We note that the definition of the indefinite inner product as a Hermitian form implies that:

$\langle x,\,y \rangle = \frac{1}{4} (\langle x+y,\,x+y \rangle - \langle x-y,\,x-y \rangle)$
(Note: This is not correct for complex-valued Hermitian forms. It only gives the real part.)
Therefore the indefinite inner product of any two elements $x,\,y \in K$ which differ only by an element $x-y \in K_0$ is equal to the square norm of their average $\frac{x+y}{2}$. Consequently, the inner product of any non-zero element $k_0 \in (K_0 \cap K_\pm)$ with any other element $k_\pm \in K_\pm$ must be zero, lest we should be able to construct some $k_\pm + 2 \lambda k_0$ whose inner product with $k_\pm$ has the wrong sign to be the square norm of $k_\pm + \lambda k_0 \in K_\pm$.

Similar arguments about the Hilbert inner product (which can be demonstrated to be a Hermitian form, therefore justifying the name "inner product") lead to the conclusion that its neutral space is precisely $K_{00} = (K_0 \cap K_+) \oplus (K_0 \cap K_-)$, that elements of this neutral space have zero Hilbert inner product with any element of $K$, and that the Hilbert inner product is positive semi-definite. It therefore induces a positive definite inner product (also denoted $(\cdot,\,\cdot)$) on the quotient space $\tilde{K} \ \stackrel{\mathrm{def}}{=}\ K / K_{00}$, which is the direct sum of $\tilde{K}_\pm \ \stackrel{\mathrm{def}}{=}\ K_\pm / (K_0 \cap K_\pm)$. Thus $(\tilde{K},\,(\cdot,\,\cdot))$ is a Hilbert space (given a suitable topology).

== Properties and applications ==

Krein spaces arise naturally in situations where the indefinite inner product has an analytically useful property (such as Lorentz invariance) which the Hilbert inner product lacks. It is also common for one of the two inner products, usually the indefinite one, to be globally defined on a manifold and the other to be coordinate-dependent and therefore defined only on a local section.

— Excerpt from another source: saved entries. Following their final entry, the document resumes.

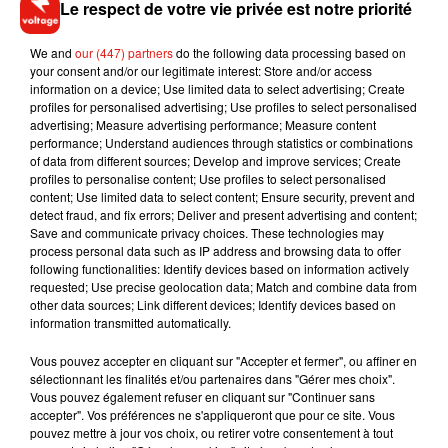
Le respect de votre vie privée est notre priorité
Entre doutes, défis et succès, ce documentaire est le moyen
de découvrir le parcours de Clara Luciani. La tâche de suivre
We and
our (447) partners
do the following data processing based on
l’artiste de 30 ans pendant deux ans a été confiée au
your consent and/or our legitimate interest: Store and/or access
réalisateur, Philippe Lézin. Comme il l’explique sur
information on a device; Use limited data to select advertising; Create
Instagram, le documentaire contient près de 1 800 plans de
profiles for personalised advertising; Use profiles to select personalised
advertising; Measure advertising performance; Measure content
la chanteuse et devrait durer 90 minutes.
performance; Understand audiences through statistics or combinations
of data from different sources; Develop and improve services; Create
profiles to personalise content; Use profiles to select personalised
content; Use limited data to select content; Ensure security, prevent and
detect fraud, and fix errors; Deliver and present advertising and content;
Musique
Save and communicate privacy choices. These technologies may
process personal data such as IP address and browsing data to offer
following functionalities: Identify devices based on information actively
requested; Use precise geolocation data; Match and combine data from
RÜFÜS DU SOL annonce un nouvel
other data sources; Link different devices; Identify devices based on
album après sa tournée mondiale
information transmitted automatically.
7 août 2026
Vous pouvez accepter en cliquant sur "Accepter et fermer", ou affiner en
sélectionnant les finalités et/ou partenaires dans "Gérer mes choix".
Vous pouvez également refuser en cliquant sur "Continuer sans
accepter". Vos préférences ne s'appliqueront que pour ce site. Vous
Angèle et Amélie Lens dévoilent leur
pouvez mettre à jour vos choix, ou retirer votre consentement à tout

In many applications the positive semi-definite inner product $(\cdot,\,\cdot)$ depends on the chosen fundamental decomposition, which is, in general, not unique. But it may be demonstrated (e. g., cf. Proposition 1.1 and 1.2 in the paper of H. Langer below) that any two metric operators $J$ and $J^\prime$ compatible with the same indefinite inner product on $K$ result in Hilbert spaces $\tilde{K}$ and $\tilde{K}^\prime$ whose decompositions $\tilde{K}_\pm$ and $\tilde{K}^\prime_\pm$ have equal dimensions. Although the Hilbert inner products on these quotient spaces do not generally coincide, they induce identical square norms, in the sense that the square norms of the equivalence classes $\tilde{k} \in \tilde{K}$ and $\tilde{k}^\prime \in \tilde{K}^\prime$ into which a given $k \in K$ if they are equal. All topological notions in a Krein space, like continuity, closed-ness of sets, and the spectrum of an operator on $\tilde{K}$, are understood with respect to this Hilbert space topology.

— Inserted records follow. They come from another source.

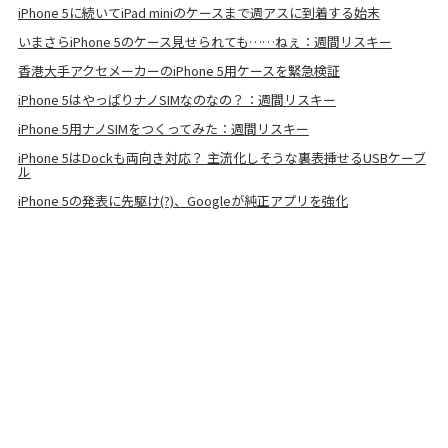
iPhone 5に続いてiPad miniのケースまで週アスに到着する始末
いまさらiPhone 5のケース見せられても……ねぇ：週間リスキー
香港大手アクセメーカーのiPhone 5用ケースを緊急検証
iPhone 5はやっぱりナノSIMなのなの？：週間リスキー
iPhone 5用ナノSIMをつくってみた：週間リスキー
iPhone 5はDockも両向き対応？ 主流化しそうな裏表挿せるUSBケーブ
ル
iPhone 5の発表に先駆け(?)、Googleが純正アプリを強化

== Isotropic part and degenerate subspaces ==

Let $L$, $L_{1}$, $L_{2}$ be subspaces of $K$. The subspace $L^{[\perp]} \ \stackrel{\mathrm{def}}{=}\ \{ x \in K : \langle x,\,y \rangle = 0$ for all $y \in L \}$ is called the orthogonal companion of $L$, and $L^{0} \ \stackrel{\mathrm{def}}{=}\ L \cap L^{[\perp]}$ is the isotropic part of $L$. If $L^{0} = \{0\}$, $L$ is called non-degenerate; otherwise it is degenerate. If $\langle x,\,y \rangle = 0$ for all $x \in L_{1},\,\, y \in L_{2}$, then the two subspaces are said to be orthogonal, and we write $L_{1} [\perp] L_{2}$. If $L = L_{1} + L_{2}$ where $L_{1} [\perp] L_{2}$, we write $L = L_{1} [+] L_{2}$. If, in addition, this is a direct sum, we write $L= L_{1} [\dot{+}] L_{2}$.

== Pontryagin space ==

If $\kappa := \min \{ \dim K_{+}, \dim K_{-} \} < \infty$, the Krein space $(K, \langle \cdot,\,\cdot \rangle, J)$ is called a Pontryagin space or $\Pi_{\kappa}$-space. (Conventionally, the indefinite inner product is given the sign that makes $\dim K_{+}$ finite.) In this case $\dim K_{+}$ is known as the number of positive squares of $\langle \cdot,\,\cdot \rangle$. Pontryagin spaces are named after Lev Semenovich Pontryagin.

==Pesonen operator==

A symmetric operator A on an indefinite inner product space K with domain K is called a Pesonen operator if (x,x) = 0 = (x,Ax) implies x = 0.